**TASK TO COMPLETE:**
Render the records from the beginning through the line containing "Tampa Bay Lightning 2, Colorado Avalanche 4 | 4" as a numbered list, omitting any blank lines.

A block of data
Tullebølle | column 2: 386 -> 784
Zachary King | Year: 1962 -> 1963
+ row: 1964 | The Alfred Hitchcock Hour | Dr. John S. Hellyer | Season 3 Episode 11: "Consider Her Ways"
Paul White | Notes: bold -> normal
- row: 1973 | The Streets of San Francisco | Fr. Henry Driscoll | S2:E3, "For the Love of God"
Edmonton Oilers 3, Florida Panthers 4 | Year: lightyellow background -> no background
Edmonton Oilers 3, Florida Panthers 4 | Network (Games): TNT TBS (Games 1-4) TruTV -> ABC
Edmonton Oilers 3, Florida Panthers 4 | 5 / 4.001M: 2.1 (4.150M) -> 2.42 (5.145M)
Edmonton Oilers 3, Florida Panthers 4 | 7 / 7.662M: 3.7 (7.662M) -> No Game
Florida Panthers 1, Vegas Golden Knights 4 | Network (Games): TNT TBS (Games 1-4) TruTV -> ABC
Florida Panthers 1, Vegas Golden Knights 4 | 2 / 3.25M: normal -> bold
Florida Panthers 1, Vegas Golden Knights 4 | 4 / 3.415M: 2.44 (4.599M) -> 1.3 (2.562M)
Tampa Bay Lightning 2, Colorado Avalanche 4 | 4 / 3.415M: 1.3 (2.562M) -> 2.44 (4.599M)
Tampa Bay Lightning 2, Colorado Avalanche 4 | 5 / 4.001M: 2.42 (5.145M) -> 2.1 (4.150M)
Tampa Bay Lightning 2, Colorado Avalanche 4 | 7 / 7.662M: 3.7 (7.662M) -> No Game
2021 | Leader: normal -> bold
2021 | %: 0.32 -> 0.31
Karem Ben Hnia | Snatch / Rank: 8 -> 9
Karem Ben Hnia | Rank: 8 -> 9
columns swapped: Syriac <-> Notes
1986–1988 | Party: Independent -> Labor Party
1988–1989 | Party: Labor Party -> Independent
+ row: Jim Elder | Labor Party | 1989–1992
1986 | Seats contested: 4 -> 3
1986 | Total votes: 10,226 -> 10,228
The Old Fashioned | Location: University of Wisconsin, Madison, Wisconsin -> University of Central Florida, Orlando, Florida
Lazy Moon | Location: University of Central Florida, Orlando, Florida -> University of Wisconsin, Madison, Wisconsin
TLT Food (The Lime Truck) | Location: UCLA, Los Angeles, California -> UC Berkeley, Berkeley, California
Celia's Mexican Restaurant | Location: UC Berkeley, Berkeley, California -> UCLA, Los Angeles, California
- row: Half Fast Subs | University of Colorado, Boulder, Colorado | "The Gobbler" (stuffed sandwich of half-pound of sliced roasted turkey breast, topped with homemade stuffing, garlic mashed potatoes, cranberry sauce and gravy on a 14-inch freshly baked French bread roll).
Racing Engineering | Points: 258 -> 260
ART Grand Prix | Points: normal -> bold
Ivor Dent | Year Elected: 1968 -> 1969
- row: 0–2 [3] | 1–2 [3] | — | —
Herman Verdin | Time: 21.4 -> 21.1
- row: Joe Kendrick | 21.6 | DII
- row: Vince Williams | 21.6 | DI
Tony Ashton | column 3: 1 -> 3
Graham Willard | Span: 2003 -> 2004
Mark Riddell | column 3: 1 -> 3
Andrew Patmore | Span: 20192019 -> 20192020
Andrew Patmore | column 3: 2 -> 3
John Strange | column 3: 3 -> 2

**RESPONSE TO THE EXERCISE:**
1. Tullebølle | column 2: 386 -> 784
2. Zachary King | Year: 1962 -> 1963
3. + row: 1964 | The Alfred Hitchcock Hour | Dr. John S. Hellyer | Season 3 Episode 11: "Consider Her Ways"
4. Paul White | Notes: bold -> normal
5. - row: 1973 | The Streets of San Francisco | Fr. Henry Driscoll | S2:E3, "For the Love of God"
6. Edmonton Oilers 3, Florida Panthers 4 | Year: lightyellow background -> no background
7. Edmonton Oilers 3, Florida Panthers 4 | Network (Games): TNT TBS (Games 1-4) TruTV -> ABC
8. Edmonton Oilers 3, Florida Panthers 4 | 5 / 4.001M: 2.1 (4.150M) -> 2.42 (5.145M)
9. Edmonton Oilers 3, Florida Panthers 4 | 7 / 7.662M: 3.7 (7.662M) -> No Game
10. Florida Panthers 1, Vegas Golden Knights 4 | Network (Games): TNT TBS (Games 1-4) TruTV -> ABC
11. Florida Panthers 1, Vegas Golden Knights 4 | 2 / 3.25M: normal -> bold
12. Florida Panthers 1, Vegas Golden Knights 4 | 4 / 3.415M: 2.44 (4.599M) -> 1.3 (2.562M)
13. Tampa Bay Lightning 2, Colorado Avalanche 4 | 4 / 3.415M: 1.3 (2.562M) -> 2.44 (4.599M)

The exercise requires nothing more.